A magnet creates an invisible magnetic field, which exerts a force on moving electric charges and magnetic materials. This field is generated by the motion of electrons within the atoms of the material. While all matter interacts with a magnetic field, only a select group of metals demonstrates the strong, noticeable attraction most people associate with magnetism. This unique attraction is due to the specific atomic structure of these elements, which is governed by quantum physics.
Identifying the Strongly Magnetic Metals
The phenomenon of strong magnetic attraction is scientifically known as ferromagnetism, a property exhibited by very few elements at room temperature. The three primary elemental metals that are strongly attracted to a magnet are iron (Fe), nickel (Ni), and cobalt (Co). These distinct transition metals possess the intense magnetic property that makes them the foundation for nearly all industrial and household magnetic applications.
These metals can be turned into permanent magnets or temporarily magnetized by an external field. Many alloys also retain this property, such as steel, which is an alloy of iron and carbon. Modern permanent magnets are often made from alloys combining these elements with rare-earth metals, such as neodymium-iron-boron or samarium-cobalt, to maximize the ferromagnetic effect.
The Physics Behind Strong Magnetic Attraction
Magnetic attraction begins at the atomic level with the movement of electrons. Every electron behaves like a tiny magnet due to electron spin. In most materials, electrons are paired up, and the magnetic moment created by one spinning electron is canceled out by its partner spinning in the opposite direction.
Ferromagnetic elements possess unpaired electrons, meaning their magnetic moments do not cancel out, resulting in a net magnetic moment for each atom. These individual atomic magnetic moments spontaneously align themselves parallel within microscopic regions known as magnetic domains.
Within a single domain, the magnetic field is intense because all the atomic spins point in the same direction. In an unmagnetized metal, the domains are oriented randomly, causing their magnetic fields to cancel each other out, resulting in no overall magnetic field. When an external magnet is brought near, the magnetic field exerts a torque that causes the domain walls to shift, forcing the individual domains to rotate and align with the external field. This alignment of already-magnetized domains creates the powerful force of attraction.
Why Most Metals Do Not Attract Magnets
Most metals, including common ones like aluminum, copper, gold, and silver, are not ferromagnetic and are not noticeably attracted to a magnet. These materials still interact with magnetic fields, but their response falls into two much weaker categories: paramagnetism and diamagnetism. The resulting force is so slight that it can only be measured with sensitive laboratory equipment.
Paramagnetic metals, such as aluminum, contain atoms with unpaired electrons that create small, temporary magnetic moments.
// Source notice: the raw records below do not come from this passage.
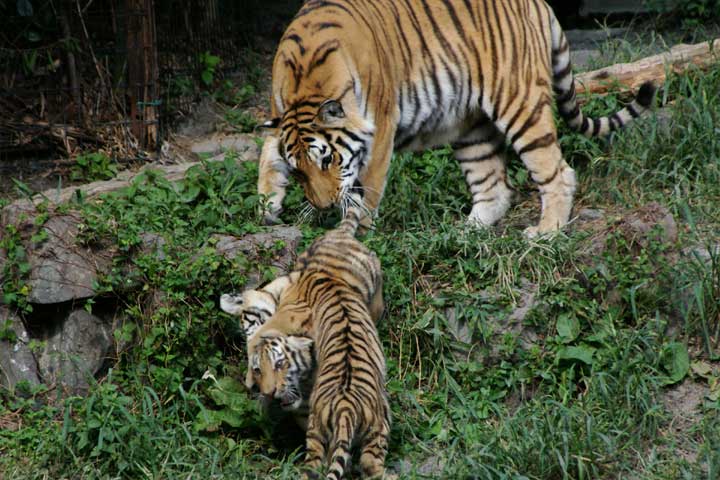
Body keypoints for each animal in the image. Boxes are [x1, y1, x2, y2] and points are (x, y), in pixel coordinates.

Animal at [256, 0, 656, 236]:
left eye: (328, 160)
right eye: (299, 172)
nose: (323, 207)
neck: (303, 83)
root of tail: (537, 2)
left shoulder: (380, 130)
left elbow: (365, 191)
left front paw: (352, 234)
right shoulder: (278, 123)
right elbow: (266, 158)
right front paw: (266, 208)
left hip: (520, 103)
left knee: (558, 171)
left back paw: (546, 231)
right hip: (471, 126)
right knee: (494, 187)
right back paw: (464, 233)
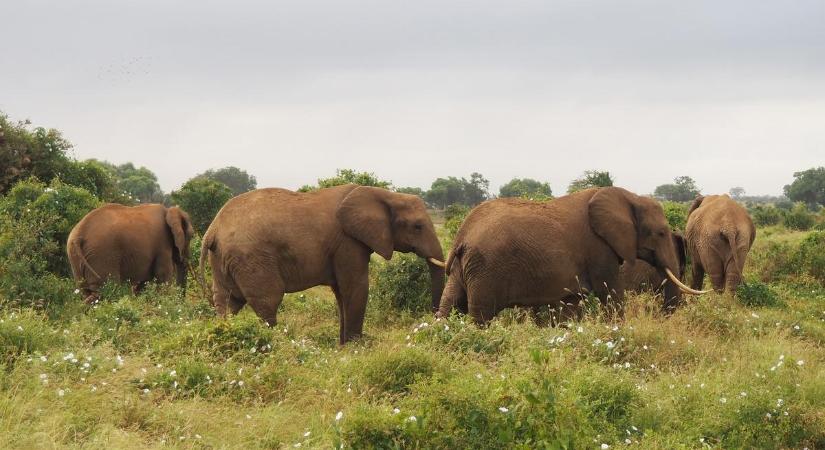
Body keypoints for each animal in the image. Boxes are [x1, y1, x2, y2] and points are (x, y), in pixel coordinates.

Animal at [67, 203, 195, 302]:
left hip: (75, 257)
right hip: (102, 256)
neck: (169, 211)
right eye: (192, 236)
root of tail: (79, 236)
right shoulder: (162, 245)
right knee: (106, 290)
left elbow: (144, 283)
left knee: (86, 292)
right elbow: (163, 277)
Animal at [200, 185, 444, 342]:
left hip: (223, 260)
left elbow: (341, 293)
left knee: (228, 302)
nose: (433, 318)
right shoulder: (348, 242)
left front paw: (343, 346)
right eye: (418, 227)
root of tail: (212, 230)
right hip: (251, 259)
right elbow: (355, 288)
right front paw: (357, 348)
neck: (384, 194)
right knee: (267, 302)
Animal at [434, 186, 704, 324]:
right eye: (660, 233)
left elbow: (571, 303)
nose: (660, 317)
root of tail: (462, 234)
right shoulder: (598, 250)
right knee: (481, 314)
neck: (628, 197)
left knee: (450, 302)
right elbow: (610, 293)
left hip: (464, 267)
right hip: (486, 269)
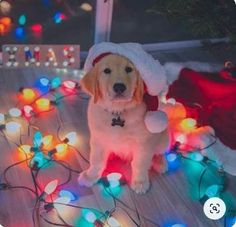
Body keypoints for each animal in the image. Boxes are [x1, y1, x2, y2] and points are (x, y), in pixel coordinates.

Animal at [78, 53, 169, 193]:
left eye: (129, 69)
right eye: (107, 71)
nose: (119, 87)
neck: (118, 111)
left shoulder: (143, 142)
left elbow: (139, 163)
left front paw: (140, 182)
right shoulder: (98, 139)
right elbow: (96, 160)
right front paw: (90, 176)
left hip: (162, 135)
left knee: (159, 151)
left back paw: (160, 162)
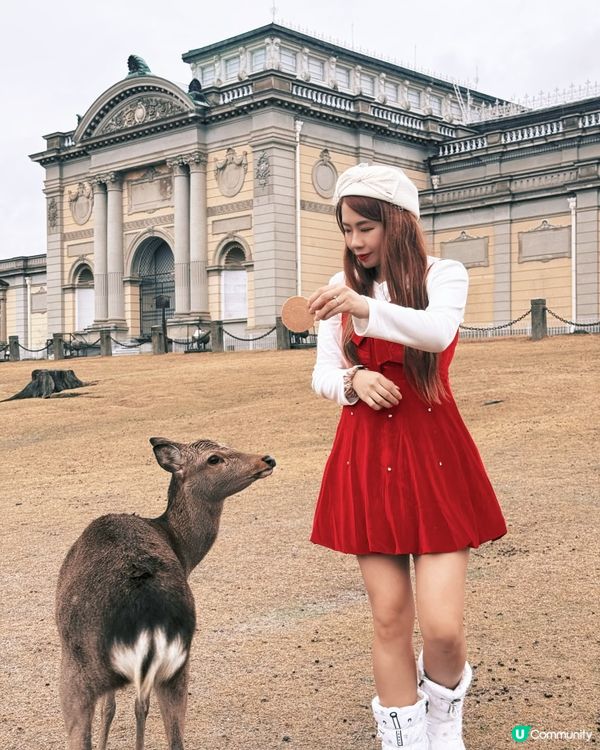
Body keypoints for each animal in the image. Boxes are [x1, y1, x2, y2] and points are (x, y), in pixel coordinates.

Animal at [55, 437, 276, 750]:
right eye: (214, 458)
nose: (266, 459)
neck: (182, 551)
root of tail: (148, 622)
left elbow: (113, 707)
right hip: (177, 667)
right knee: (174, 736)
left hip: (77, 672)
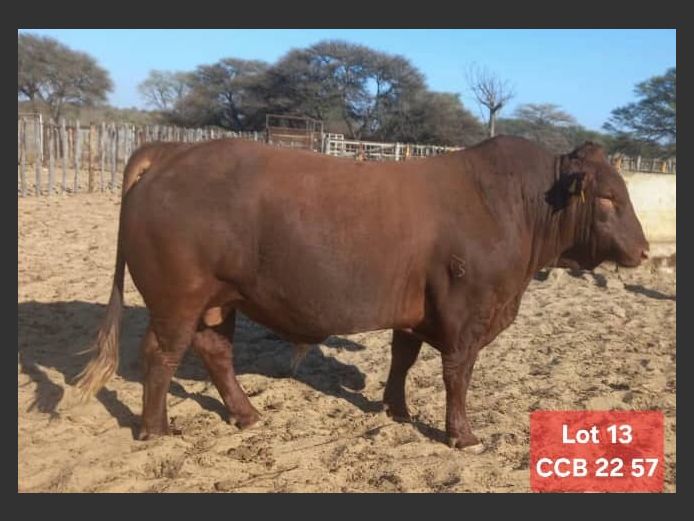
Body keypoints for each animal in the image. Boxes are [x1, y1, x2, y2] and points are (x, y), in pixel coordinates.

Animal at [75, 135, 648, 448]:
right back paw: (156, 429)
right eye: (607, 198)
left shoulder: (417, 310)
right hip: (179, 301)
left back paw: (246, 414)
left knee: (215, 351)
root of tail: (174, 152)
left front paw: (395, 409)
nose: (644, 250)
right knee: (161, 355)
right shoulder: (466, 314)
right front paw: (462, 435)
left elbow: (403, 357)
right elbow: (457, 374)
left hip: (219, 301)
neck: (513, 205)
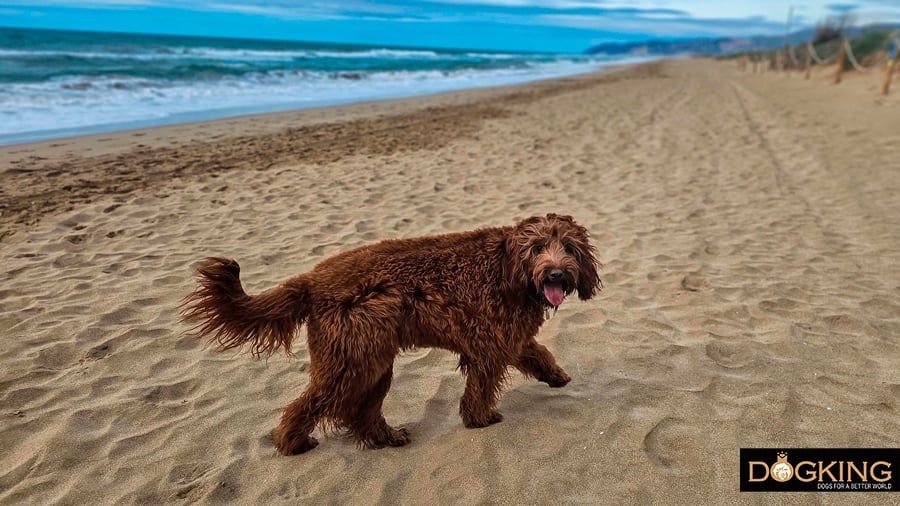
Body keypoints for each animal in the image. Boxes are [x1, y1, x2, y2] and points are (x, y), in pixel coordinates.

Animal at [179, 213, 600, 454]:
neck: (508, 268)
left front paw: (556, 376)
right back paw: (293, 443)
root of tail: (311, 281)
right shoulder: (489, 345)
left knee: (359, 411)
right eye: (538, 247)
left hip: (371, 364)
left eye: (569, 248)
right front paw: (480, 419)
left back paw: (386, 438)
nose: (556, 274)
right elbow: (482, 386)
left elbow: (537, 353)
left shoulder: (508, 338)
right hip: (352, 362)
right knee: (313, 403)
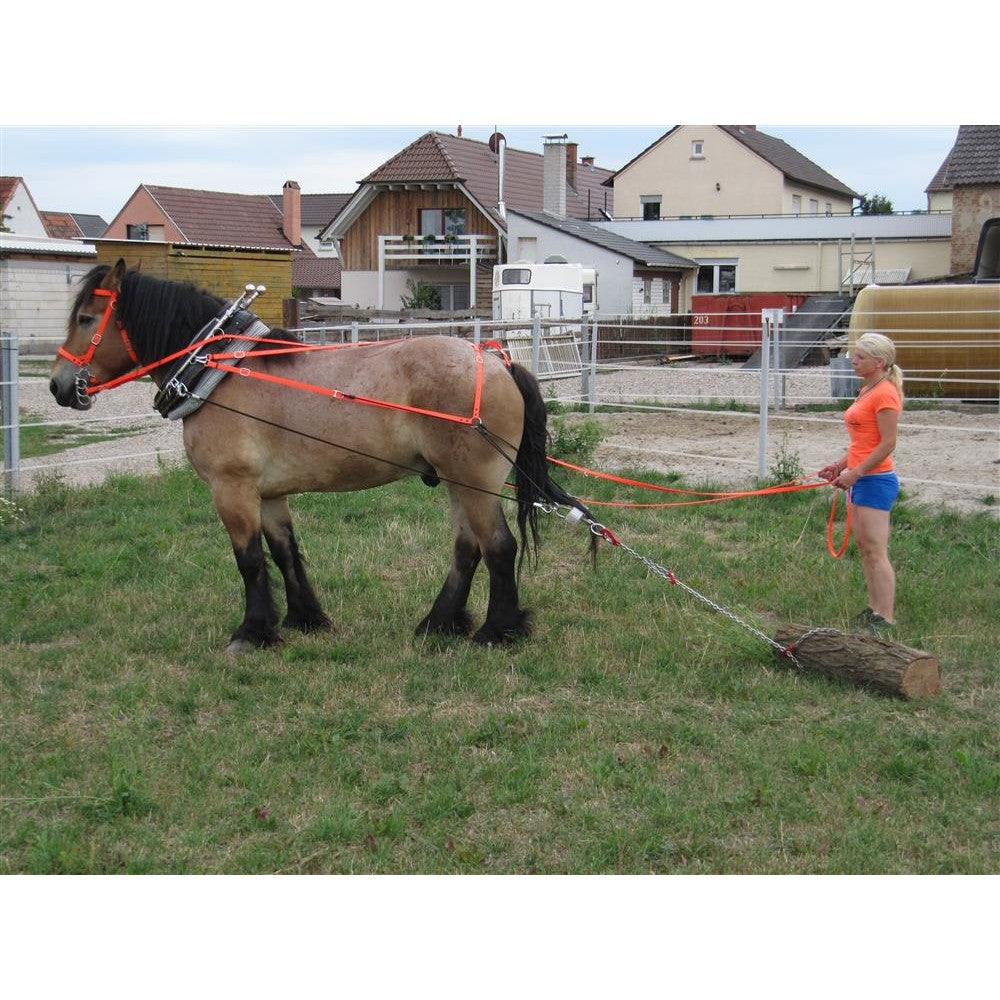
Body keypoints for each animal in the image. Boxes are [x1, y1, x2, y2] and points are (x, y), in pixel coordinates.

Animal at [49, 260, 592, 654]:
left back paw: (497, 631)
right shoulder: (268, 494)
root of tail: (495, 362)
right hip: (461, 483)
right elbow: (285, 554)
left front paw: (252, 632)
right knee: (468, 549)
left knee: (498, 547)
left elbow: (248, 560)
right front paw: (304, 618)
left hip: (474, 481)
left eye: (85, 319)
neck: (220, 373)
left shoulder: (232, 488)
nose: (57, 385)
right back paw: (439, 624)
When exposed to an external magnetic field, these moments weakly align with the field, resulting in a slight attraction. Unlike ferromagnetic materials, the magnetic moments in paramagnets become randomly oriented again as soon as the external field is removed due to thermal energy, meaning they cannot become permanent magnets.
Diamagnetic metals, which include copper and gold, have atoms where all electrons are paired, resulting in no permanent magnetic moment. When a magnetic field is applied, it induces a tiny magnetic moment that opposes the external field, causing a weak force of repulsion. Since diamagnetism is a property inherent to all matter, paramagnetism is only slightly stronger.